The court then points out that otherwise "an indifferent minority could prevent the resolution of a contest, and thwart the purpose of the act, which is dependent for its operation upon the selection of representatives. There is the added danger that the absence of eligible voters may be due less to their indifference than to coercion by the employer." This provision of the Railway Labor Act has been similarly construed in Association of C.E. etc., v. Brotherhood of Railway & S. S. C., 7 Cir., 85 F.2d 152, 109 A.L.R. 345, and Nashville, C. & St. L. Ry. v. Railway Employees' Dept., etc., 6 Cir., 93 F.2d 340. It is to be noted, of course, that in all these cases, a majority of the employees participated in the election, while in the instant case the number who participated was far less than a majority. In those cases, as here, however, the number who voted in favor of the Union was less than a majority. We are of the opinion that such distinction does not alter the rationale of those decisions, especially in view of the fact that they are predicated upon the rule governing political elections where the result is determined by a majority of those participating, and irrespective of the number entitled to vote in the election. Therefore, we are of the opinion that the Board had the authority to make the certification based upon the result of the election.
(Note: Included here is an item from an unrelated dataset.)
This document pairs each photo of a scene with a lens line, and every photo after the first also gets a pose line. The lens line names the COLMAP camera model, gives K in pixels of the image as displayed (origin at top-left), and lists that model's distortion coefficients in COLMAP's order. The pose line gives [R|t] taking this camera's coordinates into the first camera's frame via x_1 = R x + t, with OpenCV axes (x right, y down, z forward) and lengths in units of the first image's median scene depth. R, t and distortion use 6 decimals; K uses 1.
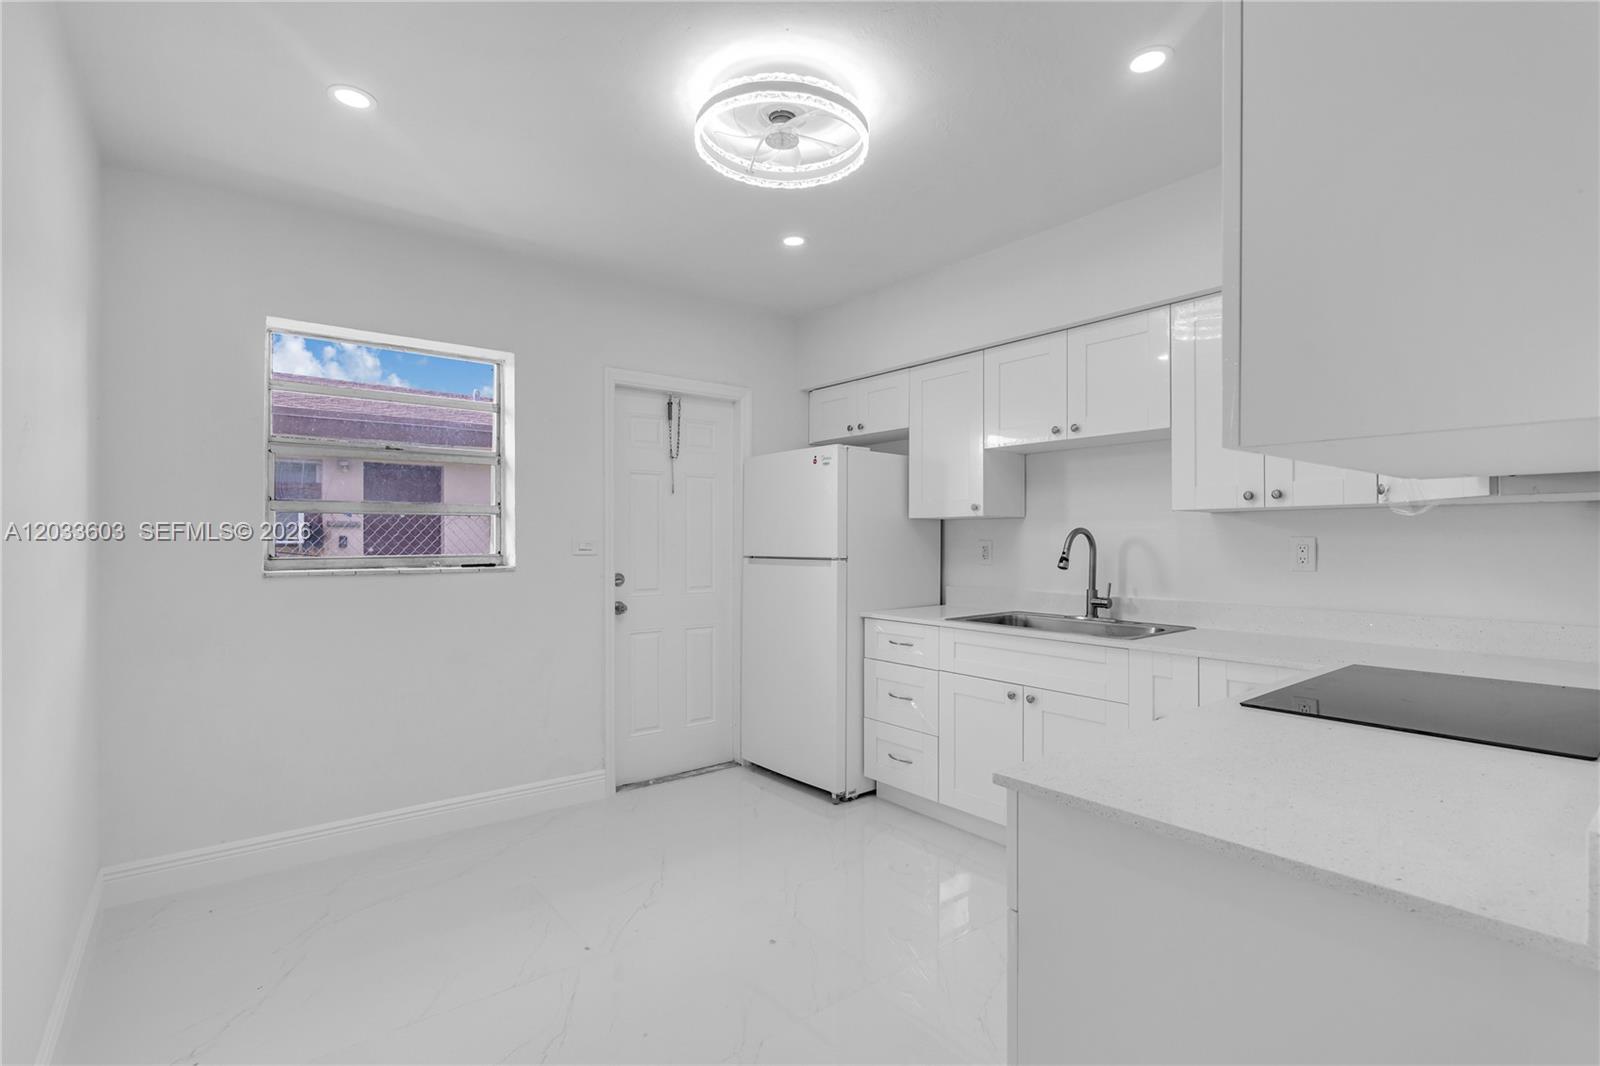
lens RADIAL K [[728.4, 0, 814.6], [0, 728.4, 530.9], [0, 0, 1]] dist [-0.015198, -0.001495]
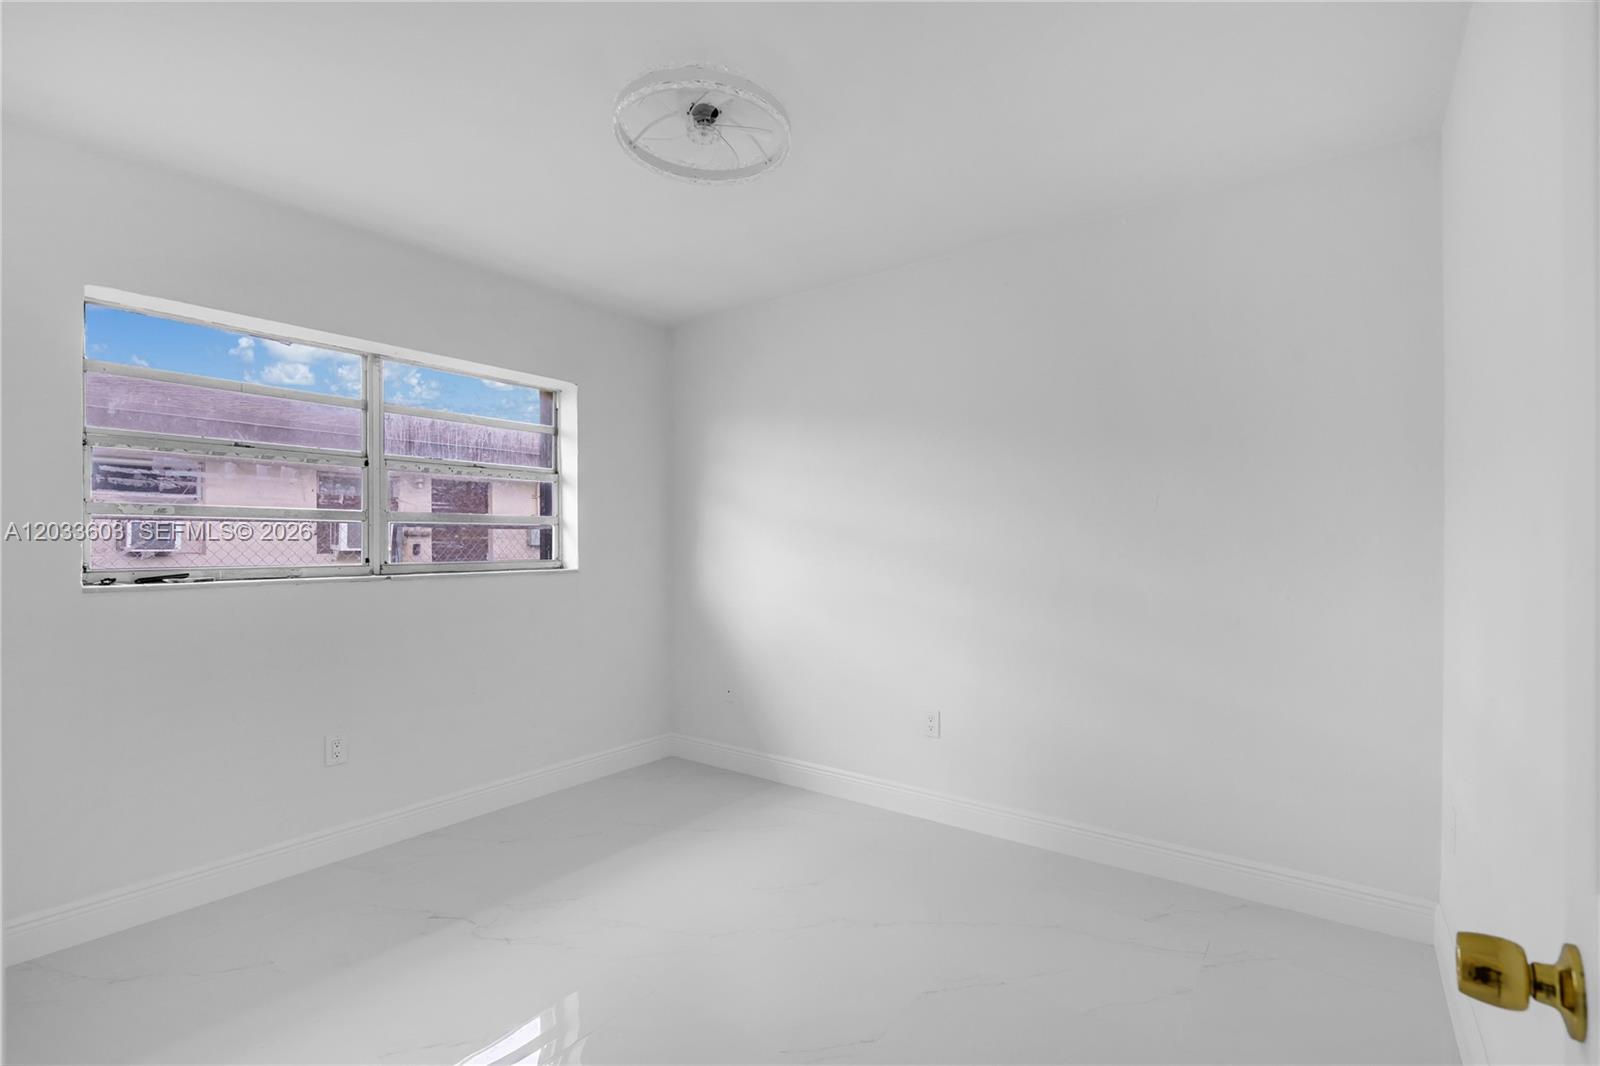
lens RADIAL K [[880.1, 0, 798.2], [0, 880.1, 543.0], [0, 0, 1]] dist [-0.004458, -0.000829]
pose [[0.934472, -0.005689, 0.355992, -0.556801], [0.001548, 0.999928, 0.011916, -0.009338], [-0.356034, -0.010584, 0.934413, -0.419396]]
It does not follow, however, that the Board could justify itself in the exercise of such authority in every case regardless of the number who participated in the election. Like any other authority, it must not be employed arbitrarily. In the instant case, as found by the Board, petitioner, by its unlawful conduct, interfered with the right of its employees to participate in the election and, no doubt, was responsible for the small proportion of its employees voting. Under such circumstances, we are of the opinion that the Board not only was within its authority, but was justified in concluding that the Union was the proper representative. To hold otherwise would place a premium upon the unlawful conduct of an employer and enable it to frustrate one of the major purposes of the Act — that is, the determination of a proper bargaining agent.

Petitioner refused to bargain with the Union subsequent to the Board's certification, and the Board's finding of guilt as to Section 8(5) was predicated upon such refusal. We concur in the Board's finding in this respect.

As stated heretofore (footnote 2) the Board's order directs petitioner to reimburse any governmental agency for moneys paid to employees found to have been unlawfully discharged. We have, in the case of Stewart Die Casting Corporation v. Labor Board, 7 Cir., 114 F.2d 849, decided July 3, 1940, concluded that the *150 Board is without authority to impose such a requirement. It would serve no good purpose to repeat what we said in that case, or further discuss the question.

The petition to review and set aside the order of the National Labor Relations Board is denied and the petition of the Board for an order of enforcement is allowed, the order to be modified in conformity with the suggestion last above mentioned.

NOTES

[1] In the complaint, 25 employees were named as having been discriminated against. As to 14 of these employees, the Board found there had been no discrimination, and as to them the charge was dismissed. As to some of these 14 employees, the order of the Board was contrary to the recommendation made by the Trial Examiner in his report.

[2] The order provided for a deduction from the amount otherwise due each of said employees monies received for work performed upon Federal, State, county, municipal or other work-relief projects and, that petitioner pay amounts so deducted to the appropriate fiscal agency of the governments which supplied the funds for said work-relief projects.